Whose Sky, Between
A name that meant sound of an owl’s hard fall, another day of blood gunned to all
walls, a tiredness of how well we mourn. How well I do not pray. How well we tried.
When at night I go to sleep/ fourteen angels watch do keep… strewing me with
roses … as my soul reposes …God will not forsake me … when dawn at last will wake me ….
Love from among almond trees, a girl says, girl in a killer country where sun spills
floral bloods. I’ve plucked one almond from a branch, she says, her borders killed
by the same or other arms that kill us here. A symphony of cicadas, frogs or other
friends, she adds, counting minutes on her fingers. Girl who asked me once if her God
would kill her if she loved orgasm, unfastened her veil, exposed her thighs to a star.
I send her burned love from an island, whispers through veils of ironwood needles, their
spill on a shore I share with a darker sun, with a man weary of quest or prayer.
Our hands take no longer to renew than light of a silvered solstice.
No longer to hold than cumulous too high to reach, too near to misunderstand.
Dragon-eyes and fat-thighed cloud-leaps chase old friendship as we do, hold
afternoon as we hold light’s fall across no-color winds. No colored prayers.
Yes, my ocean is dying, my friend says. Yes, I know, I have said. My culture is dead,
he says. Yes, I bend, asking because he whispered among other trees, once, on an
island, once: live in the question. And there, I know I believed.
Of the elements that are poisoned, now — earth, yes, waters, yes, the air, — we mouth —
is fire the one that will live? Ask, rocked by a day’s burnt hands here, kneel while the war-bent
are kissed by the drowned in another sea. Let’s not mourn. Imagine almonds. A symphony
of cicadas born to live for a day. In the long clouds, our own most recent dead live in the after,
know the zero point landings of owls. Here, dragons, between hidden gods.

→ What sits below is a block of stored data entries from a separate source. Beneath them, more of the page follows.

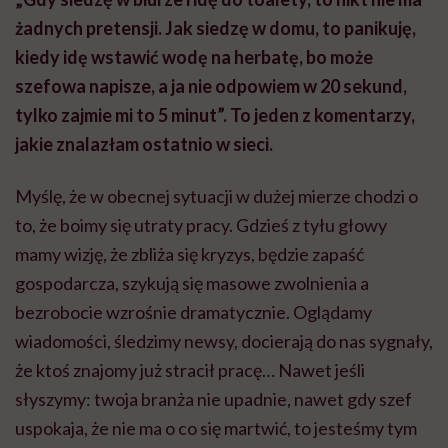
żadnych pretensji. Jak siedzę w domu, to panikuję,
kiedy idę wstawić wodę na herbatę, bo może
szefowa napisze, a ja nie odpowiem w 20 sekund,
tylko zajmie mi to 5 minut”. To jeden z komentarzy,
jakie znalazłam ostatnio w sieci.
Myślę, że w obecnej sytuacji w dużej mierze chodzi o
to, że boimy się utraty pracy. Gdzieś z tyłu głowy
mamy wizję, że zbliża się kryzys, będzie zapaść
gospodarcza, szykują się masowe zwolnienia a
bezrobocie wzrośnie dramatycznie. Oglądamy
wiadomości, śledzimy newsy, docierają do nas sygnały,
że ktoś znajomy już stracił pracę… Nawet jeśli
słyszymy: twoja branża nie upadnie, nawet gdy szef
uspokaja, że nie ma o co się martwić, to jesteśmy tym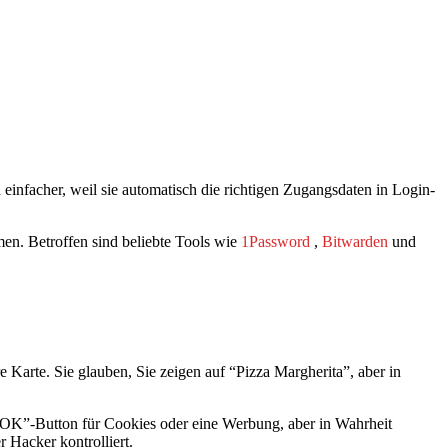
nfacher, weil sie automatisch die richtigen Zugangsdaten in Login-
en. Betroffen sind beliebte Tools wie
1Password
,
Bitwarden
und
re Karte. Sie glauben, Sie zeigen auf “Pizza Margherita”, aber in
n “OK”-Button für Cookies oder eine Werbung, aber in Wahrheit
 Hacker kontrolliert.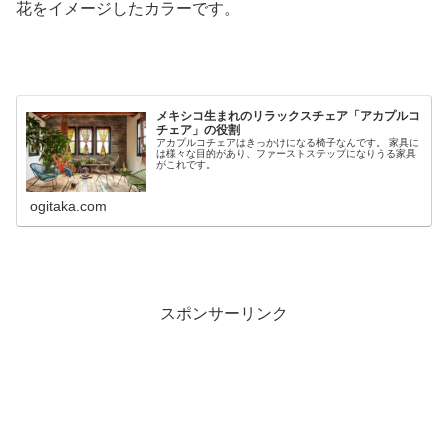
花をイメージしたカラーです。
メキシコ生まれのリラックスチェア「アカプルコ
チェア」の役割
アカプルコチェアはきっかけになる椅子なんです。 家具に
は様々な目的があり、ファーストステップになりうる家具
がこれです。
ogitaka.com
スポンサーリンク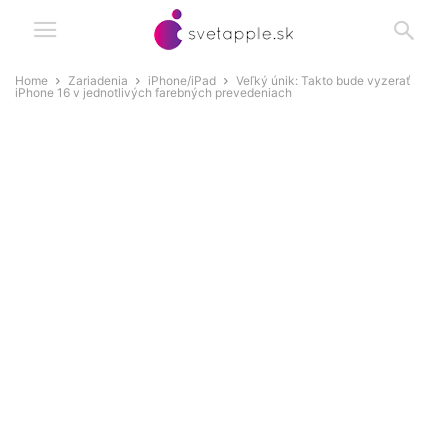
Home
Zariadenia
iPhone/iPad
Veľký únik: Takto bude vyzerať
iPhone 16 v jednotlivých farebných prevedeniach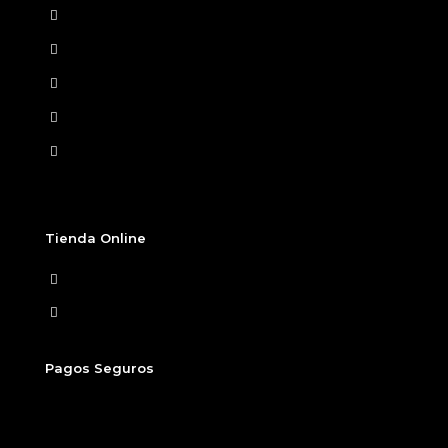
Home
Nosotros
Tiendas Físicas
Preguntas Frecuentes
Términos y condiciones
Tienda Online
Ver Carrito
Finalizar compra
Pagos Seguros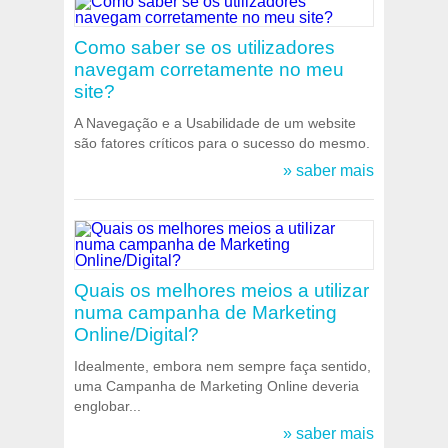
Como saber se os utilizadores
navegam corretamente no meu
site?
A Navegação e a Usabilidade de um website
são fatores críticos para o sucesso do mesmo.
» saber mais
Quais os melhores meios a utilizar
numa campanha de Marketing
Online/Digital?
Idealmente, embora nem sempre faça sentido,
uma Campanha de Marketing Online deveria
englobar...
» saber mais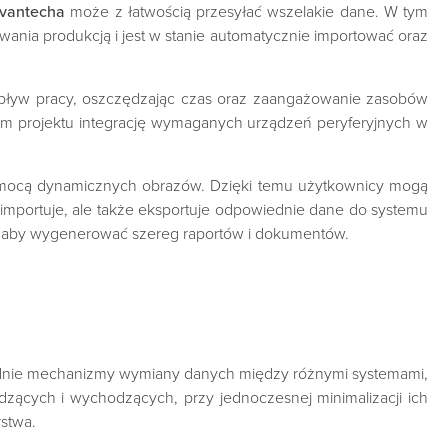
vantecha
może z łatwością przesyłać wszelakie dane. W tym
nia produkcją i jest w stanie automatycznie importować oraz
epływ pracy, oszczędzając czas oraz zaangażowanie zasobów
tom projektu integrację wymaganych urządzeń peryferyjnych w
 pomocą dynamicznych obrazów. Dzięki temu użytkownicy mogą
importuje, ale także eksportuje odpowiednie dane do systemu
ak aby wygenerować szereg raportów i dokumentów.
iednie mechanizmy wymiany danych między różnymi systemami,
zących i wychodzących, przy jednoczesnej minimalizacji ich
stwa.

How many? How hot is fire, is it a desire to age, or to forget? Grace, to the wind.
I pray less, my friend says. Yes, but will fire be what stays?
Ask the ironwoods that once, I heard, were cut and nailed to form the Cross,
if this is love—
and whose sky, between?
This day, how many white cranes remember all the bombs we’ve made to make the ‘other’
dead. Said: so we may never die. Said: hang a thousand small wings from our branches.
May one crane fly, one jasmine open, one thrush sing — all fragile night. One bloom of
a peace that cannot die.
. . . Because we will remember: blooms of jellyfish, men-o-war, and men of war,
long ravenous ancient fossils said to over take all seas of life. They never die. They clone.
Rape of America. So, it appears
Too like those who’ve eaten the food of the dead
—they may not return to a world of the living—
Too like Persephone seized by underworld’s soot-horsed god,
America, raped by tower-men fat with iced sperm & testosterone
Too like Mandelstam’s Petropolis where we will leave only bone— we too
drink the air of death, too like that ancient rape—told & told.
Myth’s pomegranate seeds choked down under a mad god’s fist
too like lies we are force-fed at dawn & dusk & dark
Too like impressionists’ mute edges, stained light, spilled—
Too like lost babies in webs of thorns, left to crawl blind—
Those left, like coal after its fires will rise like dust from
ash remembering everything.
Rape of America? Yes, kings of underworlds kings of towers
— dust from ash. When the fires die, crawl blind.
May you die hungry.
May you feast on the food of the dead.